I've been reading Joe Tierney's extraordinary book, The Dublin And Monaghan bombings And The Murder Triangle, and a very interesting part of the book is in relation to MI5 involvement in political affairs.The following excerpt is taken from page 265:

"As mentioned in chapter 1, the decision by loyalists, assisted by their undercover allies in the various branches of the security forces, to bomb the Republic was taken shortly after the signing of the Sunningdale Agreement in December 1973 - long before the start of the UWC strike.The objective of both the bombings and the strike was twofold: (a) to collapse the Agreement and undermine the British Prime Minister of the time, Harold Wislon, whom sections of the right-wing British establishment believed was a closet communist with links to the Soviet Union and who was soft on republicanism and (b) to force the Dublin government into cracking down hard on activites of the IRA.
On a visit to Dublin in 1972, as leader of the Labour Opposition, Harold Wilson had said in a speech that he could envisage a united Ireland within fifteen years.The speech outraged those right wing elements, including a group of right wing officers within MI5, who Wilson himself believed later plotted against him.

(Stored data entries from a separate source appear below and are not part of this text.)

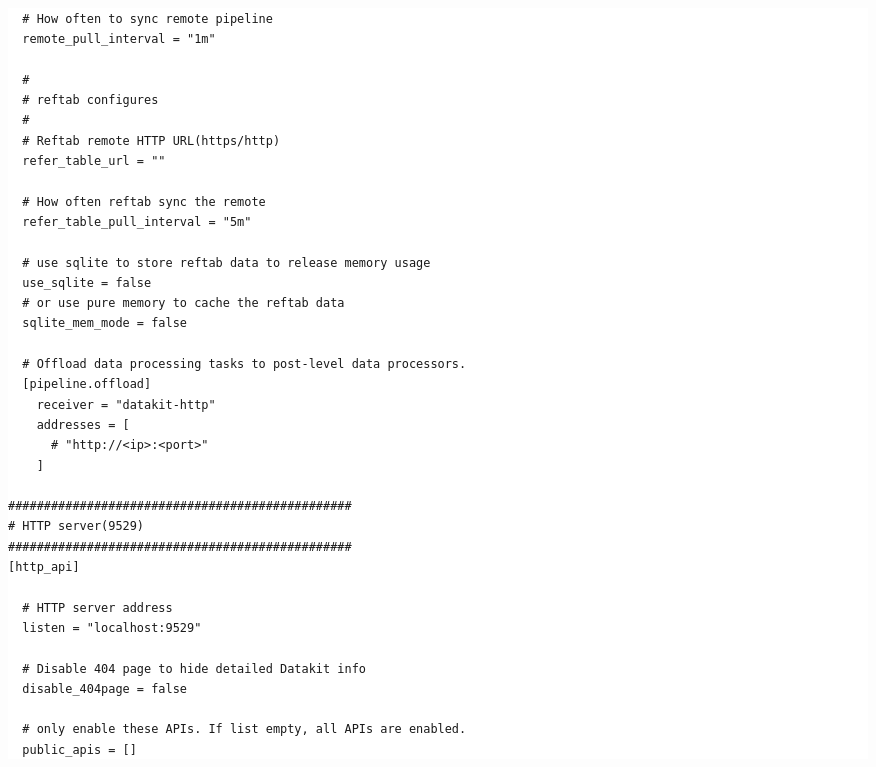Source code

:       # How often to sync remote pipeline
      remote_pull_interval = "1m"
    
      #
      # reftab configures
      #
      # Reftab remote HTTP URL(https/http)
      refer_table_url = ""
    
      # How often reftab sync the remote
      refer_table_pull_interval = "5m"
    
      # use sqlite to store reftab data to release memory usage
      use_sqlite = false
      # or use pure memory to cache the reftab data
      sqlite_mem_mode = false
    
      # Offload data processing tasks to post-level data processors.
      [pipeline.offload]
        receiver = "datakit-http"
        addresses = [
          # "http://<ip>:<port>"
        ]
    
    ################################################
    # HTTP server(9529)
    ################################################
    [http_api]
    
      # HTTP server address
      listen = "localhost:9529"
    
      # Disable 404 page to hide detailed Datakit info
      disable_404page = false
    
      # only enable these APIs. If list empty, all APIs are enabled.
      public_apis = []
    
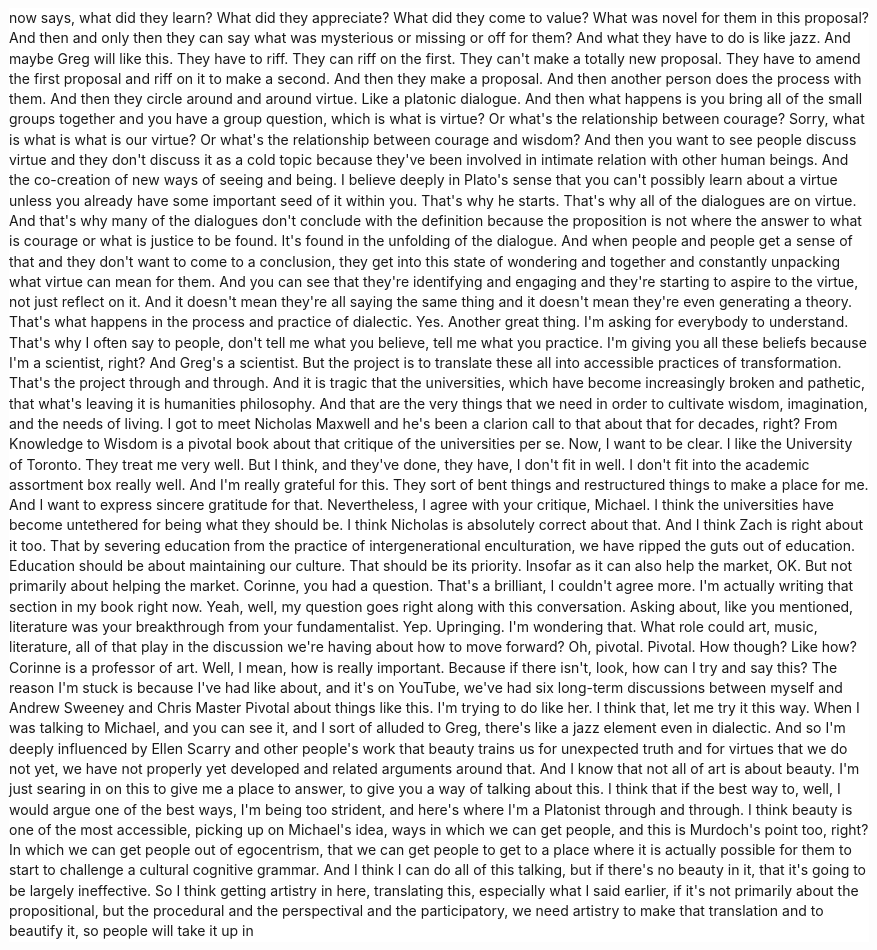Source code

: now says, what did they learn? What did they appreciate? What did they come to value? What was novel for them in this proposal? And then and only then they can say what was mysterious or missing or off for them? And what they have to do is like jazz. And maybe Greg will like this. They have to riff. They can riff on the first. They can't make a totally new proposal. They have to amend the first proposal and riff on it to make a second. And then they make a proposal. And then another person does the process with them. And then they circle around and around virtue. Like a platonic dialogue. And then what happens is you bring all of the small groups together and you have a group question, which is what is virtue? Or what's the relationship between courage? Sorry, what is what is what is our virtue? Or what's the relationship between courage and wisdom? And then you want to see people discuss virtue and they don't discuss it as a cold topic because they've been involved in intimate relation with other human beings. And the co-creation of new ways of seeing and being. I believe deeply in Plato's sense that you can't possibly learn about a virtue unless you already have some important seed of it within you. That's why he starts. That's why all of the dialogues are on virtue. And that's why many of the dialogues don't conclude with the definition because the proposition is not where the answer to what is courage or what is justice to be found. It's found in the unfolding of the dialogue. And when people and people get a sense of that and they don't want to come to a conclusion, they get into this state of wondering and together and constantly unpacking what virtue can mean for them. And you can see that they're identifying and engaging and they're starting to aspire to the virtue, not just reflect on it. And it doesn't mean they're all saying the same thing and it doesn't mean they're even generating a theory. That's what happens in the process and practice of dialectic. Yes. Another great thing. I'm asking for everybody to understand. That's why I often say to people, don't tell me what you believe, tell me what you practice. I'm giving you all these beliefs because I'm a scientist, right? And Greg's a scientist. But the project is to translate these all into accessible practices of transformation. That's the project through and through. And it is tragic that the universities, which have become increasingly broken and pathetic, that what's leaving it is humanities philosophy. And that are the very things that we need in order to cultivate wisdom, imagination, and the needs of living. I got to meet Nicholas Maxwell and he's been a clarion call to that about that for decades, right? From Knowledge to Wisdom is a pivotal book about that critique of the universities per se. Now, I want to be clear. I like the University of Toronto. They treat me very well. But I think, and they've done, they have, I don't fit in well. I don't fit into the academic assortment box really well. And I'm really grateful for this. They sort of bent things and restructured things to make a place for me. And I want to express sincere gratitude for that. Nevertheless, I agree with your critique, Michael. I think the universities have become untethered for being what they should be. I think Nicholas is absolutely correct about that. And I think Zach is right about it too. That by severing education from the practice of intergenerational enculturation, we have ripped the guts out of education. Education should be about maintaining our culture. That should be its priority. Insofar as it can also help the market, OK. But not primarily about helping the market. Corinne, you had a question. That's a brilliant, I couldn't agree more. I'm actually writing that section in my book right now. Yeah, well, my question goes right along with this conversation. Asking about, like you mentioned, literature was your breakthrough from your fundamentalist. Yep. Upringing. I'm wondering that. What role could art, music, literature, all of that play in the discussion we're having about how to move forward? Oh, pivotal. Pivotal. How though? Like how? Corinne is a professor of art. Well, I mean, how is really important. Because if there isn't, look, how can I try and say this? The reason I'm stuck is because I've had like about, and it's on YouTube, we've had six long-term discussions between myself and Andrew Sweeney and Chris Master Pivotal about things like this. I'm trying to do like her. I think that, let me try it this way. When I was talking to Michael, and you can see it, and I sort of alluded to Greg, there's like a jazz element even in dialectic. And so I'm deeply influenced by Ellen Scarry and other people's work that beauty trains us for unexpected truth and for virtues that we do not yet, we have not properly yet developed and related arguments around that. And I know that not all of art is about beauty. I'm just searing in on this to give me a place to answer, to give you a way of talking about this. I think that if the best way to, well, I would argue one of the best ways, I'm being too strident, and here's where I'm a Platonist through and through. I think beauty is one of the most accessible, picking up on Michael's idea, ways in which we can get people, and this is Murdoch's point too, right? In which we can get people out of egocentrism, that we can get people to get to a place where it is actually possible for them to start to challenge a cultural cognitive grammar. And I think I can do all of this talking, but if there's no beauty in it, that it's going to be largely ineffective. So I think getting artistry in here, translating this, especially what I said earlier, if it's not primarily about the propositional, but the procedural and the perspectival and the participatory, we need artistry to make that translation and to beautify it, so people will take it up in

In an interview with two British journalists, Barry Penrose and Roger Courtiour, in 1976, and shortly after his resignation, Wilson claimed that a right wing MI5 faction had been collaborating with American and South African intelligence to organise a smear campaign against him in the 1974/75 period. 'I'm not certain,' Wilson declared, 'that for the last eight months when I was Prime Minister I knew what was happening fully in Security.' He complained that the security services were incapable of distinguishing between socialism and communism and that a story had been put about of a 'pro-Soviet cell in No 10'. He alleged a level of interference by the security services that bordered on professional treachery and suggested a Royal Commission be set up to examine their accountability."

This is amazing stuff from an amazing book.This is why I'm surprised that the only blogs to have commentated on this book have been United Irelander and The N.Irish Magyar.Indeed, if one looks up the book's author 'Joe Tierney' in Technorati, United Irelander is found to be the only blog serialising his book.Why won't more people acknowledge Joe Tierney's story?